Also memorable are the opening of the Jeju 4·3 Trauma Center, the performance of the creative opera “Sun’I Samch’on”, the camellia planting campaign, the supply of 800,000 camellia badges, and the 4·3 training project for 10,000 teachers nationwide over the past 10 years, staged with the Office of Education. I tried to communicate actively with the prosecution, police, and military agencies, going beyond the limits of 4·3-related groups and institutes.

Last year, you took the lead in revising the Jeju 4·3 Special Act, which includes clauses for state compensation for victims and special retrials for prisoners. What is the significance of the revision, and any impressive figures you particularly remember?

It is significant in that the general revision of the act resulted from the efforts to solve the problem of unlawful imprisonments and eventually adopted a national compensation plan. In particular, it is highly appreciated that the statutory state compensation is the first achievement in Korea in terms of civilian casualties that happened before and after the Korean War. It is also significant that a fixed-rate system has been introduced for the compensation and those who have been recognized as victims under the Jeju 4·3 Special Act are subject to compensation.

Until the last minute of revising the bill, the biggest challenge was for adding special clauses on the retrial of wrongfully accused victims and the compensation for the deceased and the injured. The then Justice Minister Choo Mi-ae solved the retrial, while the then Democratic Party leader Lee Nak-yeon opened the door to the agreement by the Ministry of Strategy and Finance, which seemed impregnable. In the process of passing the bill at the National Assembly, none of the opposition party members opposed, which was thanks to Rep. Lee Myung-soo from the People Power Party. The fixed-rate system and the increase in the amount of compensation to 90 million won were supported by Yonsei University professor Park Myung-rim, who advised the research team for the enactment, and Minister of Public Administration and Security Jeon Hae-chul. Rep. We also need to remember Jeju-based National Assembly members, including Oh Young-hoon, the chief author of the proposed bill, as well as the leadership of the Association of the Bereaved Families of Jeju 4·3 Victims, including former chairman Oh Im-jong, who agreed to the proposal from a broader perspective.

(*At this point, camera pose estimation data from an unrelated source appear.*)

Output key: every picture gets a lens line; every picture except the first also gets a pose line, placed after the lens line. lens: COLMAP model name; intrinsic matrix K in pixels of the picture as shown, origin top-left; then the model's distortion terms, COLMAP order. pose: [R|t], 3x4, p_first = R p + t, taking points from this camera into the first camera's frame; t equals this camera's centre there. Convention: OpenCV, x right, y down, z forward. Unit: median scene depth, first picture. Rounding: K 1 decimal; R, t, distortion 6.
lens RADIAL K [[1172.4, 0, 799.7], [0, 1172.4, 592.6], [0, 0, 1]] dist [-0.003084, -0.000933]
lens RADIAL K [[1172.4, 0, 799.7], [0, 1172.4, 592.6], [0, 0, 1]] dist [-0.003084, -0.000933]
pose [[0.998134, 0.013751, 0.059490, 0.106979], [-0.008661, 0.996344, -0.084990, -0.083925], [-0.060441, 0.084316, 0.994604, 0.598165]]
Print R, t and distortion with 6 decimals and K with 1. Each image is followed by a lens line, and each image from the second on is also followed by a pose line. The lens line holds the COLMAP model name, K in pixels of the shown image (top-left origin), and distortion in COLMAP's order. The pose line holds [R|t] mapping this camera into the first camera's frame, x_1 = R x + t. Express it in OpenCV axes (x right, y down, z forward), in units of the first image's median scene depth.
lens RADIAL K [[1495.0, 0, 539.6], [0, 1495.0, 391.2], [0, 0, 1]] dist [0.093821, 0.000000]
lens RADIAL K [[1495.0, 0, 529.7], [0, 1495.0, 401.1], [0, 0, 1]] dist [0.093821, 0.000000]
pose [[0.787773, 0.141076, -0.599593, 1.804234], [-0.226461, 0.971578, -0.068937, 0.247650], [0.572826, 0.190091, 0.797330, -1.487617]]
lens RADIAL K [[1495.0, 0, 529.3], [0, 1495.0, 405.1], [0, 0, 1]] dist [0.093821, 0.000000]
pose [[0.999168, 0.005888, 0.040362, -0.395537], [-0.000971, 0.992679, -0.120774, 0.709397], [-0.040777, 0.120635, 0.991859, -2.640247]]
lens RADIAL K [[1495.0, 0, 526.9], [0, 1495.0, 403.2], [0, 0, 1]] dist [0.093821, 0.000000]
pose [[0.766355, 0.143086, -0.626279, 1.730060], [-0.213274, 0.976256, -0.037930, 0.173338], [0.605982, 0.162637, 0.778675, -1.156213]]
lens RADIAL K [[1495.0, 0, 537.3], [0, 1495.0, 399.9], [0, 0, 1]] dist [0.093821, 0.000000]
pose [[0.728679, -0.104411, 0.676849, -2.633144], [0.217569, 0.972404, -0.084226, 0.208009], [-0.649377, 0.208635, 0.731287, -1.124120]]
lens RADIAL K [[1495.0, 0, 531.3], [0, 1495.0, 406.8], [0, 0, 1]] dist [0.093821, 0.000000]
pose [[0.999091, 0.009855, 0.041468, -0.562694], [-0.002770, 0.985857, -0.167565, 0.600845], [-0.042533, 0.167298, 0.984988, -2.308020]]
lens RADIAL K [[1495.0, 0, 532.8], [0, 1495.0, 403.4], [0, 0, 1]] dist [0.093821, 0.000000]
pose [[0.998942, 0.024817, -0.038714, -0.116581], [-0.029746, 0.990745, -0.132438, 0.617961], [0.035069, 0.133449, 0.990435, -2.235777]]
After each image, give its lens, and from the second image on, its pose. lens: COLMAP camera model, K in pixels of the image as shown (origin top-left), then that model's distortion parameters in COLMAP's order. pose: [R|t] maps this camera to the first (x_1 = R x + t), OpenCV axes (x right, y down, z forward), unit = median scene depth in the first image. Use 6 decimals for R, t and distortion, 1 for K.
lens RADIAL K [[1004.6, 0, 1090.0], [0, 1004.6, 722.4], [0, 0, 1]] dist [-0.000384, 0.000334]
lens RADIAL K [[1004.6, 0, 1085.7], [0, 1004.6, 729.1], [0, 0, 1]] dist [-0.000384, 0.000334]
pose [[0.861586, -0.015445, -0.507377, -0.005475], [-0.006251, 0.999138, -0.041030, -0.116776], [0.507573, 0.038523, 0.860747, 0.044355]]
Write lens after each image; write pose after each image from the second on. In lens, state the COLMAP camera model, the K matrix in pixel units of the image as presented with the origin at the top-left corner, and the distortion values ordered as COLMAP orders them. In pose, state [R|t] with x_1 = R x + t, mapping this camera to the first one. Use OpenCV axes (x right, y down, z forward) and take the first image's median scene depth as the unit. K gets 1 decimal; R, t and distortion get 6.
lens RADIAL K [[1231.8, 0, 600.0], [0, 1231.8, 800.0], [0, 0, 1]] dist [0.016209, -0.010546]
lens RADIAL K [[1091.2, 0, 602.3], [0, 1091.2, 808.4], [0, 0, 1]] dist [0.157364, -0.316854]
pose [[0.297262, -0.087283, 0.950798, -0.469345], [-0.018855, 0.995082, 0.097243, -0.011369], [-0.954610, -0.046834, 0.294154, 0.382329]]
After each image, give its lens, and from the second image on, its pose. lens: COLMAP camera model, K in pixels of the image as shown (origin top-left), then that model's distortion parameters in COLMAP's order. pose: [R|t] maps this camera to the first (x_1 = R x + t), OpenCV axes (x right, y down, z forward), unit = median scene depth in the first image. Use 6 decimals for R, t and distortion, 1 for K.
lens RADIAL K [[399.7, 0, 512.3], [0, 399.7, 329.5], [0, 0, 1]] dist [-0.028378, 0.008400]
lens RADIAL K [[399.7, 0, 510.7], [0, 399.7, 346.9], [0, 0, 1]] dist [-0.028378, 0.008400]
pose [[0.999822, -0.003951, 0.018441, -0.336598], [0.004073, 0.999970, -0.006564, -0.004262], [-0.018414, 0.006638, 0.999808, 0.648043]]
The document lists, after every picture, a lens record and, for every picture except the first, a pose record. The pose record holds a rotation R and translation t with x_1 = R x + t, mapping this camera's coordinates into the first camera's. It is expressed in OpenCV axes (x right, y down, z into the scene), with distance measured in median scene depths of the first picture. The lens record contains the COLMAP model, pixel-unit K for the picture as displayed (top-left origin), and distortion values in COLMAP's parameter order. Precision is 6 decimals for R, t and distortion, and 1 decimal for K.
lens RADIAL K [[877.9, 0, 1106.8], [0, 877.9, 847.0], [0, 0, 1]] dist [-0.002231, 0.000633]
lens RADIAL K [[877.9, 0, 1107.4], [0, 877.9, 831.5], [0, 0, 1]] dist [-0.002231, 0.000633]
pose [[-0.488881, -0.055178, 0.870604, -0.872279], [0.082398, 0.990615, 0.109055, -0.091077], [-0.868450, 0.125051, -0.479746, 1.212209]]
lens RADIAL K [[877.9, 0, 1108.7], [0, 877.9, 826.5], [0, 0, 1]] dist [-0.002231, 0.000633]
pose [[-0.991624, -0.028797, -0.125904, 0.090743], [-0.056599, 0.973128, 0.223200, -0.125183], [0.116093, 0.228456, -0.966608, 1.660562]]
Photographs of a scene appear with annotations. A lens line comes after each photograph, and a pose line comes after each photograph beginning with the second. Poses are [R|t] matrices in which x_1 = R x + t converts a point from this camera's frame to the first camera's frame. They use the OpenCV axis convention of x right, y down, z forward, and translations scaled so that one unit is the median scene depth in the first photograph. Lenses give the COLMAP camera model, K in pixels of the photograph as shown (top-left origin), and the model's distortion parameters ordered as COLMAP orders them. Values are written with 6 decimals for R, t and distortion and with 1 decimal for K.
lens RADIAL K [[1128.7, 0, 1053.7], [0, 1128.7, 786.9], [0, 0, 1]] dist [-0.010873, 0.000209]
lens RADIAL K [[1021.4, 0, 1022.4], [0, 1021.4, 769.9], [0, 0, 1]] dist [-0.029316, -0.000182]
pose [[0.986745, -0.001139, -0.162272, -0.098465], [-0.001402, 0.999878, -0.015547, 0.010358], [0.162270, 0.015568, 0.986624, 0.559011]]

Lastly, what is your position on the value and nature of Jeju 4·3?

I would like to emphasize that Jeju 4·3 is a world-historical event, rooted in the division of the Korean Peninsula and the Cold War between East and West. Recently, I summarized and announced the value of Jeju 4·3 in six points: 1) Autonomy and self-orientation, 2) justice, 3) unification, 4) peace and human rights, 5) reconciliation and mutual prosperity, and 6) healing and integration.

For those who ask about the nature of Jeju 4·3, I answer that it was a struggle against unfair oppression and a unification movement that aimed at the unification of South and North Korea. Now that we reached the point of managing the issue of national compensation and retrial, I think it can be a global model for resolving past wrongdoings by the government. I hope we can solve the remaining tasks step by step under this goal.